As the MV Explorer pulled away from the dock at six o’clock in the morning it was too moving, four parents on the docks waving. With only three ports remaining and less than a month, it is hard to imagine how much will be crammed into this time period. Papers, studying, presentations, port experiences, and large trips. A land-based campus never seemed this busy and with so much work. With the gradual depletion of hours, continual flights, trips in the city, journaling and organizing of photos, school work and study, I am quite exhausted. I have been fighting a cold for a day now, taking Robitussim Cough Gels. Thank goodness for soup in the dining hall as nothing else seems to be edible on my restricted throat. In just a day we will be in China, and I cannot imagine five days away from this place I have come to call home.
November 11, 2005
At Sea
The following is a shared journal entry:
The sea has been very calm and there is not much going on today. We are going to journal, wash more laundry; finish organizing photos, and pack. We have received the packet on Hong Kong and China, the weather in Hong Kong in the fifties and sixties, and between thirty-two degrees and forty-nine degrees Fahrenheit in Beijing. Brrrr! That’s cold. We are going to pack long sleeve shirts, fleeces, tennis shoes, windbreaker, and gloves so that we can layer. I am glad though that we are moving away from sweltering heat.

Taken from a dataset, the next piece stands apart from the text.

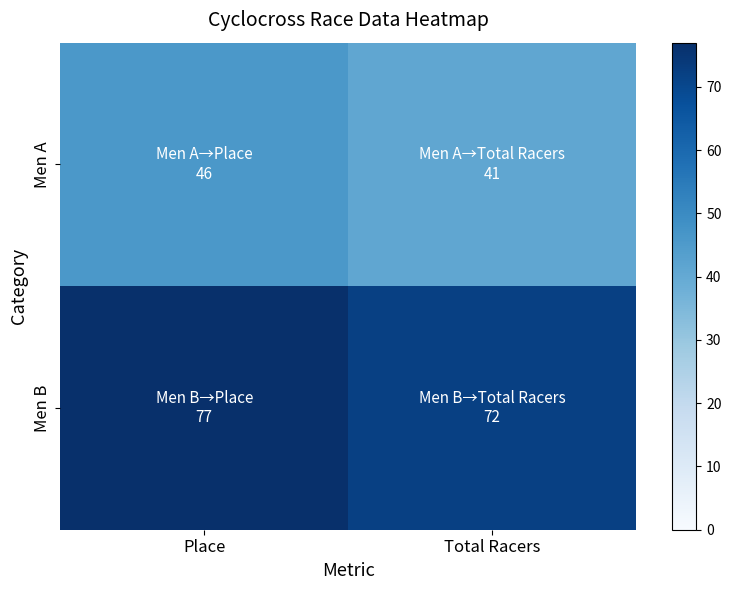

Reading left to right, extract all data points from this chart.

Men A: Place=46	Total Racers=41
Men B: Place=77	Total Racers=72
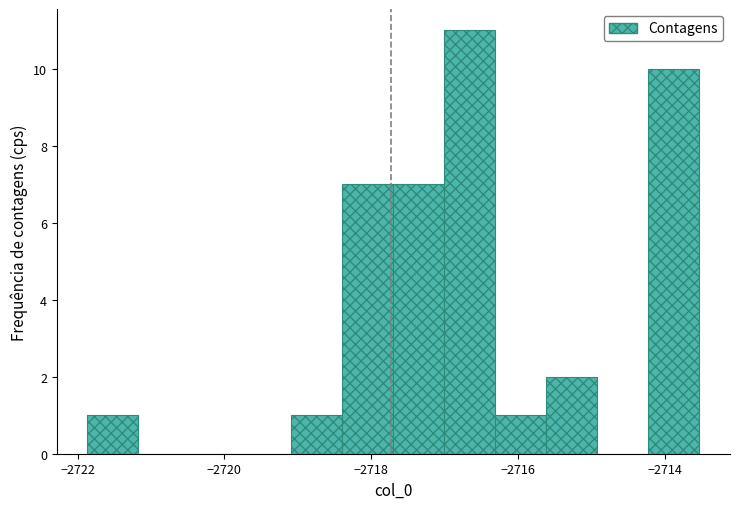

Read against the x-axis, roughly where is the centre of the tallest bar?

-2716.6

Tonight we have cultural and logistical pre-port. It has been really difficult to leave some ports including South Africa, Myanmar, Cambodia, and Vietnam. There is just something about a place that pulls you in and makes you never want to leave and these are those places. You just don’t want it to be over. I am so excited about Hong Kong and cannot wait to share all of our experiences with you. We have posted our itinerary, so be on the lookout for us upon our return. Hopefully we will be able to journal during the trip and it will not take as long as it did for Cambodia to catch up.
HAPPY BIRTHDAY TO YOU, HAPPY BIRTHDAY TO YOU, HAPPY BIRTHDAY DEAR DAD, HAPPY BIRTHDAY TO YOU!!
Have some cake for us and we will have one for you. Hope you have the best day; of course it would be better if we were with you, but we will celebrate it when we get home. Deal? We love you birthday boy, behave.